– Вылезай!
– Так зачем нас привезли?
К авто подошёл низенький человек в кожанке, с торчащими усиками и бородкой клинышком «под Троцкого».
– Вгагов тгудового нагода гастгеливать!
– Людей у них не хватает, понимаешь ли, – буркнул завхоз. Вот и нас даже задействовали…
Их построили шеренгой перед колышущимся рядом бледных измученных людей, в одном белом исподнем. Лица одних дышали ненавистью, вторых – выражали невыносимое страдание, но многие держались спокойно и с достоинством, неведомым Фомину. Иван старался на них не смотреть, отводил взгляд. Но, и справа и слева, на всём пространстве неровного пустыря – стояли такие же расстрельные команды, звучали залпы, падали в ров убитые, конвоиры подводили следующих.
– Быстгей, товагищи, ского стемнеет. А нам кговь из носу -упгавится надо! – суетился человек в кожанке.
– Во врагов трудового народа, беляков, буржуев, эксплуататоров, – цельсь!
Иван неловко вскинул винтовку. Перед ним стоял бледный юноша, почти ровесник, его тоненькие усики нелепо топорщились, но взгляд был направлен прямо на него, Ивана. Смотрел он смело, с вызовом.
– Пли!
Иван зажмурился и выстрелил.
***
Теперь юноша вновь смотрел на него с фотографии в парижской квартире. Сомнений не было – это был он. Иван Никифорович закрыл лицо руками.
– Да что с вами, Иван Никифорович! Присядьте, присядьте, сейчас Анна воды принесёт!
Ворох мыслей пронёсся в голове у Фомина. «Признаться? Тогда прощай ресторан, повар-кондитер, нарядные господа, Париж! Они не убьют, но точно за дверь выставят. И холодно так смолчат. Господа, господа. Сколько же в вас достоинства, как вы умирали тогда, на пустыре в Феодосии… А если соврать, что от водки голова закружилась, с голодухи? И что? Как потом он в глаза будет смотреть Сергею Петровичу? Как? Нет, уж лучше он сейчас скажет, а потом уйдёт, уедет на восток, сдастся нашим. В если в Сибирь его упекут – и поделом!»
– С…сергей, Сергей Петрович, не надо воды! Я должен вам сказать! Это я, я вашего брата того…
Сбивчивая покаянная речь вперемежку со слезами полилась из Ивана Никифоровича.
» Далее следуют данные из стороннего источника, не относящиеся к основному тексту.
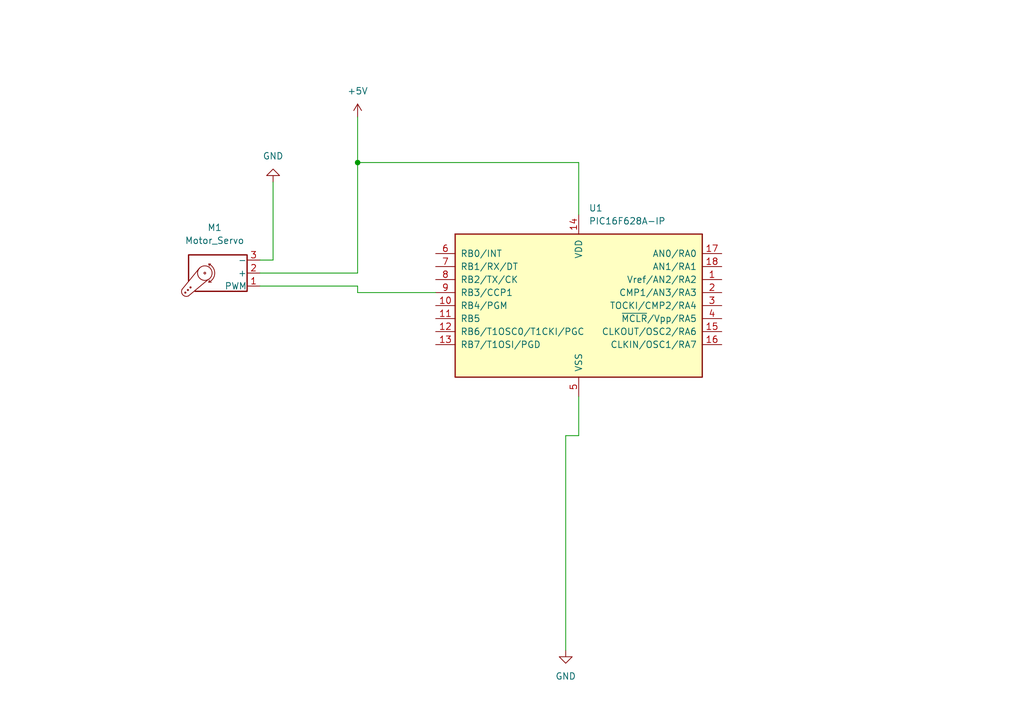
<source format=kicad_sch>
(kicad_sch (version 20230121) (generator eeschema)

  (uuid 73c37809-7617-4b9f-a70a-5c31575fa255)

  (paper "User" 200 140.005)

  (title_block
    (title "Basic Servo Controll with PIC16F628A")
    (company "Ricardo Lima Caratti")
  )

  

  (junction (at 69.85 31.75) (diameter 0) (color 0 0 0 0)
    (uuid a0fa6cf1-3305-4b74-aa83-0f9fdbebaddf)
  )

  (wire (pts (xy 50.8 53.34) (xy 69.85 53.34))
    (stroke (width 0) (type default))
    (uuid 2a6148a9-75e0-49fe-af69-607ef6173428)
  )
  (wire (pts (xy 113.03 85.09) (xy 110.49 85.09))
    (stroke (width 0) (type default))
    (uuid 2e1bdeff-505b-4cea-90b9-b454fbe2c88a)
  )
  (wire (pts (xy 113.03 77.47) (xy 113.03 85.09))
    (stroke (width 0) (type default))
    (uuid 36b4e769-9374-4acf-90ec-3bc94356b6b3)
  )
  (wire (pts (xy 69.85 22.86) (xy 69.85 31.75))
    (stroke (width 0) (type default))
    (uuid 3b648d09-894f-4a10-9f4e-04a1ea16ff1a)
  )
  (wire (pts (xy 69.85 55.88) (xy 69.85 57.15))
    (stroke (width 0) (type default))
    (uuid 4cab37a2-c4d0-45b5-ba08-7a847fbb2cda)
  )
  (wire (pts (xy 110.49 85.09) (xy 110.49 127))
    (stroke (width 0) (type default))
    (uuid 4ce0a268-f60e-4740-8849-40fb38bbf029)
  )
  (wire (pts (xy 50.8 55.88) (xy 69.85 55.88))
    (stroke (width 0) (type default))
    (uuid 582ff149-36a0-4b6d-81d6-d16a84014fda)
  )
  (wire (pts (xy 113.03 41.91) (xy 113.03 31.75))
    (stroke (width 0) (type default))
    (uuid 5868d77e-e92a-4db5-bd76-80076caf4167)
  )
  (wire (pts (xy 69.85 57.15) (xy 85.09 57.15))
    (stroke (width 0) (type default))
    (uuid 8c65d455-0057-4342-9a12-8dc865407034)
  )
  (wire (pts (xy 50.8 50.8) (xy 53.34 50.8))
    (stroke (width 0) (type default))
    (uuid b2d5a5bd-e949-4ff8-bab2-e38b2c468865)
  )
  (wire (pts (xy 113.03 31.75) (xy 69.85 31.75))
    (stroke (width 0) (type default))
    (uuid c9f414aa-d82a-4445-b9ae-d710f9a74658)
  )
  (wire (pts (xy 69.85 31.75) (xy 69.85 53.34))
    (stroke (width 0) (type default))
    (uuid d23e557d-e260-4379-bef0-ccadc9f7b048)
  )
  (wire (pts (xy 53.34 50.8) (xy 53.34 35.56))
    (stroke (width 0) (type default))
    (uuid ded72a83-7752-47ad-bcb1-3b35f2d8ae30)
  )

  (symbol (lib_id "power:GND") (at 110.49 127 0) (unit 1)
    (in_bom yes) (on_board yes) (dnp no) (fields_autoplaced)
    (uuid 53fc9da8-ae7c-49cd-b0d8-15dbd9adc789)
    (property "Reference" "#PWR03" (at 110.49 133.35 0)
      (effects (font (size 1.27 1.27)) hide)
    )
    (property "Value" "GND" (at 110.49 132.08 0)
      (effects (font (size 1.27 1.27)))
    )
    (property "Footprint" "" (at 110.49 127 0)
      (effects (font (size 1.27 1.27)) hide)
    )
    (property "Datasheet" "" (at 110.49 127 0)
      (effects (font (size 1.27 1.27)) hide)
    )
    (pin "1" (uuid 994baf7e-838b-4285-8f64-1a2106d9fa50))
    (instances
      (project "Servo1"
        (path "/73c37809-7617-4b9f-a70a-5c31575fa255"
          (reference "#PWR03") (unit 1)
        )
      )
    )
  )

  (symbol (lib_id "Motor:Motor_Servo") (at 43.18 53.34 180) (unit 1)
    (in_bom yes) (on_board yes) (dnp no) (fields_autoplaced)
    (uuid 690726d4-edf3-4809-85b2-c9fb9b51afdf)
    (property "Reference" "M1" (at 41.9211 44.45 0)
      (effects (font (size 1.27 1.27)))
    )
    (property "Value" "Motor_Servo" (at 41.9211 46.99 0)
      (effects (font (size 1.27 1.27)))
    )
    (property "Footprint" "" (at 43.18 48.514 0)
      (effects (font (size 1.27 1.27)) hide)
    )
    (property "Datasheet" "http://forums.parallax.com/uploads/attachments/46831/74481.png" (at 43.18 48.514 0)
      (effects (font (size 1.27 1.27)) hide)
    )
    (pin "1" (uuid 53d6de66-21a2-4c24-acfe-d8a943d2b59d))
    (pin "2" (uuid 4ae52044-6c96-4569-81b9-a9f589ef3bb8))
    (pin "3" (uuid e8228d1e-9805-4b63-97a6-1e0ef12867bc))
    (instances
      (project "Servo1"
        (path "/73c37809-7617-4b9f-a70a-5c31575fa255"
          (reference "M1") (unit 1)
        )
      )
    )
  )

  (symbol (lib_id "power:GND") (at 53.34 35.56 180) (unit 1)
    (in_bom yes) (on_board yes) (dnp no) (fields_autoplaced)
    (uuid 7931e052-7e69-40eb-83b0-d5a03f2b7616)
    (property "Reference" "#PWR02" (at 53.34 29.21 0)
      (effects (font (size 1.27 1.27)) hide)
    )
    (property "Value" "GND" (at 53.34 30.48 0)
      (effects (font (size 1.27 1.27)))
    )
    (property "Footprint" "" (at 53.34 35.56 0)
      (effects (font (size 1.27 1.27)) hide)
    )
    (property "Datasheet" "" (at 53.34 35.56 0)
      (effects (font (size 1.27 1.27)) hide)
    )
    (pin "1" (uuid 9f8911ea-1e63-47d3-8872-0afb466bb5c2))
    (instances
      (project "Servo1"
        (path "/73c37809-7617-4b9f-a70a-5c31575fa255"
          (reference "#PWR02") (unit 1)
        )
      )
    )
  )

  (symbol (lib_id "MCU_Microchip_PIC16:PIC16F628A-IP") (at 113.03 59.69 0) (unit 1)
    (in_bom yes) (on_board yes) (dnp no) (fields_autoplaced)
    (uuid d30f3244-ebba-47fb-8499-bbe08b7e4c75)
    (property "Reference" "U1" (at 114.9859 40.64 0)
      (effects (font (size 1.27 1.27)) (justify left))
    )
    (property "Value" "PIC16F628A-IP" (at 114.9859 43.18 0)
      (effects (font (size 1.27 1.27)) (justify left))
    )
    (property "Footprint" "" (at 113.03 59.69 0)
      (effects (font (size 1.27 1.27) italic) hide)
    )
    (property "Datasheet" "http://ww1.microchip.com/downloads/en/DeviceDoc/40300c.pdf" (at 113.03 59.69 0)
      (effects (font (size 1.27 1.27)) hide)
    )
    (pin "1" (uuid cf2d1b4d-1e78-474e-b256-64da52516366))
    (pin "10" (uuid d40cfc49-3eba-4515-b782-412efe98e301))
    (pin "11" (uuid 5ad7ee1a-f8f9-4d0f-8a97-6dddfce4ba78))
    (pin "12" (uuid a42b0212-3228-4250-9965-a7767f045502))
    (pin "13" (uuid 556c9e32-b114-4cc0-852a-476e3652a829))
    (pin "14" (uuid 8c2e9990-4c40-45b4-a360-18f9b03701af))
    (pin "15" (uuid fc811ba7-3e0e-4923-9441-e49328badf2a))
    (pin "16" (uuid 495c926b-223d-4ce7-be64-d47f21da0fbb))
    (pin "17" (uuid 0efc5cf5-d792-4673-9e60-ab8f94874e6f))
    (pin "18" (uuid 2e13bb2a-f536-4c37-b751-3d7e6bf52c15))
    (pin "2" (uuid 75e49f91-4e07-447a-bbbc-c1d0f82b01e8))
    (pin "3" (uuid ca8e1a39-08b2-4561-870c-832e74e06bab))
    (pin "4" (uuid 800296c0-1a87-4134-bcc6-31ba5a5b1e55))
    (pin "5" (uuid e1d17128-eea8-4786-9bc9-d77b9be36267))
    (pin "6" (uuid 5bc42027-8775-4011-9ded-908488bfd393))
    (pin "7" (uuid 02116156-aa69-407d-82fa-e7514b7e5862))
    (pin "8" (uuid 8a138259-9231-455c-95b3-f4852190ccf5))
    (pin "9" (uuid 3358c2f8-7d91-465e-b2a1-6c4d6b49e056))
    (instances
      (project "Servo1"
        (path "/73c37809-7617-4b9f-a70a-5c31575fa255"
          (reference "U1") (unit 1)
        )
      )
    )
  )

  (symbol (lib_id "power:+5V") (at 69.85 22.86 0) (unit 1)
    (in_bom yes) (on_board yes) (dnp no) (fields_autoplaced)
    (uuid dbbe185e-f419-4f8b-a1bf-743fdd45ec69)
    (property "Reference" "#PWR01" (at 69.85 26.67 0)
      (effects (font (size 1.27 1.27)) hide)
    )
    (property "Value" "+5V" (at 69.85 17.78 0)
      (effects (font (size 1.27 1.27)))
    )
    (property "Footprint" "" (at 69.85 22.86 0)
      (effects (font (size 1.27 1.27)) hide)
    )
    (property "Datasheet" "" (at 69.85 22.86 0)
      (effects (font (size 1.27 1.27)) hide)
    )
    (pin "1" (uuid 14077649-10c9-4ae1-9e74-e20c59e4195a))
    (instances
      (project "Servo1"
        (path "/73c37809-7617-4b9f-a70a-5c31575fa255"
          (reference "#PWR01") (unit 1)
        )
      )
    )
  )

  (sheet_instances
    (path "/" (page "1"))
  )
)

</source>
Он по-прежнему сидел зажмурившись, лишь кончив говорить, робко, в наступившей внезапно тишине, открыл глаза.
– Всё что вы сказали, Иван Никифорович, очень печально. Но вы, вероятно, ошибаетесь. Брат мой был санитаром, в боевых частях не служил по здоровью, переболел тифом, и тогда, перед концом, был очень слаб. Вероятнее всего он погиб по естественным причинам. Ведь не могли же расстрелять больного человека, да ещё и в форме красного креста! Нет, нет, не возводите на себя напраслину. И Богу, Богу несите ваше покаяние. Завтра же в церковь! Я вас проведу! Он всех прощает, на кресте даже палачей своих простил. «Ибо не ведают, что творят». Вот и вы не ведали. Вас заставили. Очиститесь перед богом и живите дальше!
– А вы, вы разве прощаете?
– Я – православный человек. Прощаю, я вас прощаю! Это не вы, это не можете быть вы! Я же вижу, вы – добрый русский человек! Завтра – в десять жду вас у собора. Исповедаетесь. А потом поведу вас устраивать. И забудем об этом.
Иван всё ещё не верил своим ушам. Нет, не могло быть сомнений, что это был он. Он сделал. Но Сергей Петрович, как он всё повернул!
– Я пойду, пожалуй. Завтра буду в церкви. Мне теперь другой дороги нет.
– Вот и прекрасно!
***
Фомин шёл по парижским улицам. Весь хмель слетел из него, но и камень, тяжёлый камень, присутствие которого всегда напоминало о себе приступами нечаянной тоски, вдруг стал легче. Он явственно ощутил этот камень, слепленный из лжи, притворства, изворотливости, животного страха за свою шкуру, равнодушия к чужим страданиям, тупого оцепенения. "Как я могу жить с этим, Господи? Мочь ведь нет!" Желание распахнуться и исторгнуть из себя эту склизскую ношу всё возрастало в душе Ивана. "Завтра, завтра" – бормотал он про себя. "Завтра легше станет. Лишь бы Он простил".